As a plot, then, wretched excess and its attractive visual celebration is a both/and not an either/or proposition, allowing for a different kind of discussion to emerge in the examination of Jordan Belfort’s avaricious, rapacious appetite for consumption. Like “Unforgiven,” a movie that ruminates on the destructive, soul-eating futility of violence while building to a climax that depends on the thrilling spectacle of unleashed gunplay, “The Wolf of Wall Street” outmatches and outthinks Oliver Stone’s relentlessly quoted “Wall Street,” a title often cited for its own slippery status as part cautionary tale, part unscrupulous instruction manual.
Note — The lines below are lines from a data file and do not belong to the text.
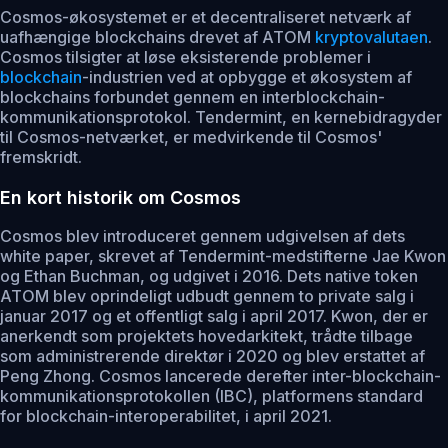
Cosmos-økosystemet er et decentraliseret netværk af
uafhængige blockchains drevet af ATOM
kryptovalutaen
.
Cosmos tilsigter at løse eksisterende problemer i
blockchain
-industrien ved at opbygge et økosystem af
blockchains forbundet gennem en interblockchain-
kommunikationsprotokol. Tendermint, en kernebidragyder
til Cosmos-netværket, er medvirkende til Cosmos'
fremskridt.
En kort historik om Cosmos
Cosmos blev introduceret gennem udgivelsen af dets
white paper, skrevet af Tendermint-medstifterne Jae Kwon
og Ethan Buchman, og udgivet i 2016. Dets native token
ATOM blev oprindeligt udbudt gennem to private salg i
januar 2017 og et offentligt salg i april 2017. Kwon, der er
anerkendt som projektets hovedarkitekt, trådte tilbage
som administrerende direktør i 2020 og blev erstattet af
Peng Zhong. Cosmos lancerede derefter inter-blockchain-
kommunikationsprotokollen (IBC), platformens standard
for blockchain-interoperabilitet, i april 2021.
Even with its almost three-hour running time, “The Wolf of Wall Street” could use a little more of Kyle Chandler’s smart FBI agent and additional insight into the impulses and inclinations of Margot Robbie’s Naomi. Scorsese, so identified with the close examinations of hypermasculine protagonists, has rarely been described as a filmmaker fully invested in the inner lives of the female characters populating his movies. Even so, the filmmaker has directed ten women to Oscar nominations. Two, Ellen Burstyn in “Alice Doesn’t Live Here Anymore,” and Cate Blanchett in “The Aviator,” won. Had a small amount of attention been diverted from Leonardo DiCaprio’s Belfort to Robbie’s Naomi, Scorsese’s nomination record might have been further extended.
Several weeks following its debut, “The Wolf of Wall Street,” like so many of Scorsese’s best films, has an almost insidious way of staying in your head, maybe even making you feel a little sick to your stomach. Both Benincasa and Denby’s colleague Richard Brody put their fingers right on it: Scorsese, now 71 and one of the grand masters of the game, may very well be criticizing the aspirational fervor of American capitalism’s selfishness and ego by reminding the viewer that he or she would, given the chance, do largely as louche parvenu Jordan does.